# [Exercise directions]
Which lines in the listing below contain the string "upper"? Identify each one and copy it in full.

# [Data supplied]
== Segment start ==
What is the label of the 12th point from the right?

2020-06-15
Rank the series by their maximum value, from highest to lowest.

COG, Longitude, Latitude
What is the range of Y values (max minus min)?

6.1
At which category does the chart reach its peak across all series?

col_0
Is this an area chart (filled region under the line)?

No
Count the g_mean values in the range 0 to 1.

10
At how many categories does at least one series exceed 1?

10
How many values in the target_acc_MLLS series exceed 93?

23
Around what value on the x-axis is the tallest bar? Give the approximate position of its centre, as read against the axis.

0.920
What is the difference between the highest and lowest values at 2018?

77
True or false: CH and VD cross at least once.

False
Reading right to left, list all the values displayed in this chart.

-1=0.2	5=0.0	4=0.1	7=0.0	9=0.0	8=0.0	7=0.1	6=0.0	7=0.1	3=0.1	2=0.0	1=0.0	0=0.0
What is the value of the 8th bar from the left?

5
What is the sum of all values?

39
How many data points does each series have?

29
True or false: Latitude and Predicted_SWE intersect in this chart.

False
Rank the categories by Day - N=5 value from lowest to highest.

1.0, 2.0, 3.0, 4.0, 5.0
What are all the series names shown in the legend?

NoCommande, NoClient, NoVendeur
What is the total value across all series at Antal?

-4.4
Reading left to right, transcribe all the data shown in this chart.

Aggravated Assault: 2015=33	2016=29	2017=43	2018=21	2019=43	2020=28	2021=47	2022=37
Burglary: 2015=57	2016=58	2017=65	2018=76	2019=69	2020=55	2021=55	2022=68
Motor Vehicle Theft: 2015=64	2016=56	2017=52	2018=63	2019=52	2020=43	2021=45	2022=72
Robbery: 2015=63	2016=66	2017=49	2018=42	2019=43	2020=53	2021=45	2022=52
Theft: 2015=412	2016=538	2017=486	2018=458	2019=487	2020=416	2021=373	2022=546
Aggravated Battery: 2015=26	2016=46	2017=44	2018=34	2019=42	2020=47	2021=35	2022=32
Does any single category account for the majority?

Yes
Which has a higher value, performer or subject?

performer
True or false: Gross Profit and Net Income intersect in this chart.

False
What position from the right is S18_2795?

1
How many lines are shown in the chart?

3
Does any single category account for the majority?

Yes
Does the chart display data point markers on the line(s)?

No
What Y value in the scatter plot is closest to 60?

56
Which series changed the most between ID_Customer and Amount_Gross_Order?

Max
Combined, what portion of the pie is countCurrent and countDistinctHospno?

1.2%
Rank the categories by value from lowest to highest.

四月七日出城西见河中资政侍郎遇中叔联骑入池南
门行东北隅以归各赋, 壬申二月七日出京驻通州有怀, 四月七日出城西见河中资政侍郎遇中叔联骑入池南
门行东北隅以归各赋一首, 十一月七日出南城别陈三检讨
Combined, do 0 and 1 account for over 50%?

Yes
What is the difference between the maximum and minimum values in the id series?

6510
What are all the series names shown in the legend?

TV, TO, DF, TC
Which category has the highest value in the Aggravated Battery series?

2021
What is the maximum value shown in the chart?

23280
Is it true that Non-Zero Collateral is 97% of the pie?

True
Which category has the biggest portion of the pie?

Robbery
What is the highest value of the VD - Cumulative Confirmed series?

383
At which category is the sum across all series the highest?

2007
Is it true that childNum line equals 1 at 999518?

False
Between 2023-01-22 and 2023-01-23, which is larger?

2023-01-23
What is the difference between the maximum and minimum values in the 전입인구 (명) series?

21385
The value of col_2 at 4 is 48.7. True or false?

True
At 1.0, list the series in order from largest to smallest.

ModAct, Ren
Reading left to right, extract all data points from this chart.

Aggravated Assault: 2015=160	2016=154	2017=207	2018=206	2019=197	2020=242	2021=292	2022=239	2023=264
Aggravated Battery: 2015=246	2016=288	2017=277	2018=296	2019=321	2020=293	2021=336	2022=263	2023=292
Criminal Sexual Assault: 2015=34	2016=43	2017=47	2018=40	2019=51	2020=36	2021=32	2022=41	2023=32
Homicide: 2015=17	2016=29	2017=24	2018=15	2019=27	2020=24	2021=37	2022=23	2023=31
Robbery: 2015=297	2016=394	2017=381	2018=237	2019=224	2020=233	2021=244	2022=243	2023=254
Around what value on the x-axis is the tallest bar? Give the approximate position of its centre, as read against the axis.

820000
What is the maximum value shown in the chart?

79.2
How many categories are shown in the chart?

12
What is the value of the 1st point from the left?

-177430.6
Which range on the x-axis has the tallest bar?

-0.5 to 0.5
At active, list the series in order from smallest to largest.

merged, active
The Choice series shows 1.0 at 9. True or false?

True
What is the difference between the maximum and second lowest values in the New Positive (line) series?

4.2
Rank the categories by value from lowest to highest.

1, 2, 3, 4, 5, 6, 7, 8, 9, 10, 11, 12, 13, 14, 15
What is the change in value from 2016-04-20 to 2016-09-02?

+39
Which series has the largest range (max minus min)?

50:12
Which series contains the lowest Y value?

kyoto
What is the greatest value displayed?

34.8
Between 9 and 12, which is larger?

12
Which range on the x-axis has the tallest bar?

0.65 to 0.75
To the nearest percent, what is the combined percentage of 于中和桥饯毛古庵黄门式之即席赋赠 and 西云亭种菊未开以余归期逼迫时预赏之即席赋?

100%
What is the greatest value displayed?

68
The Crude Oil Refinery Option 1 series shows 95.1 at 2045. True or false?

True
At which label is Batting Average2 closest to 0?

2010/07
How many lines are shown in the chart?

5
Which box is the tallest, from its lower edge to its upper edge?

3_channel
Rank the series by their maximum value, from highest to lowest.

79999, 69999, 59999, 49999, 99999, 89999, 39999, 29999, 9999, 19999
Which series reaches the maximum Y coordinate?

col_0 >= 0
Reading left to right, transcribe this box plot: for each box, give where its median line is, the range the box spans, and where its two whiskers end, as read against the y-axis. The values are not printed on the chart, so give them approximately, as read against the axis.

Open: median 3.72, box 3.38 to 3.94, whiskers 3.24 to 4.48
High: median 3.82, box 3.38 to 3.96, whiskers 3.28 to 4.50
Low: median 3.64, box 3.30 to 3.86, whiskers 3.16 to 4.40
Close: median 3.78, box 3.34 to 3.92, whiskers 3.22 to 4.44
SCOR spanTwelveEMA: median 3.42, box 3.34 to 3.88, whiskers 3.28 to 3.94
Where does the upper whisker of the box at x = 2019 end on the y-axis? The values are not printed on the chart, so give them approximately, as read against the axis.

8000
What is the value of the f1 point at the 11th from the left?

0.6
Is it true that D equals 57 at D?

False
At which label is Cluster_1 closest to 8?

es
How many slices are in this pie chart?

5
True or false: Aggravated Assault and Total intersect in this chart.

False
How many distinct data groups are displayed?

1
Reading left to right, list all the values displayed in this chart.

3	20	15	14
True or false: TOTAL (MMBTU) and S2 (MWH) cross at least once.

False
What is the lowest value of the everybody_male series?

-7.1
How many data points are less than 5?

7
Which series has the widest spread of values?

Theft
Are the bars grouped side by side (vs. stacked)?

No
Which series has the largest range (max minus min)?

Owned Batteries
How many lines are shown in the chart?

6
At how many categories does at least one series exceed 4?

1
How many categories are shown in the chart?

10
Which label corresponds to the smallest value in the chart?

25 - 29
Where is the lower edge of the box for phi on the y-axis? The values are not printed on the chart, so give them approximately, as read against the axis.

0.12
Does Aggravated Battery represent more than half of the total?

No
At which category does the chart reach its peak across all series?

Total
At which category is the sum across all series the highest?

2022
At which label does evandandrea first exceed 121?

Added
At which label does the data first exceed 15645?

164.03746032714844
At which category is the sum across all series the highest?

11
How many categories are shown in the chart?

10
== Segment end ==
# [Output for this task]
Which box is the tallest, from its lower edge to its upper edge?
Where does the upper whisker of the box at x = 2019 end on the y-axis? The values are not printed on the chart, so give them approximately, as read against the axis.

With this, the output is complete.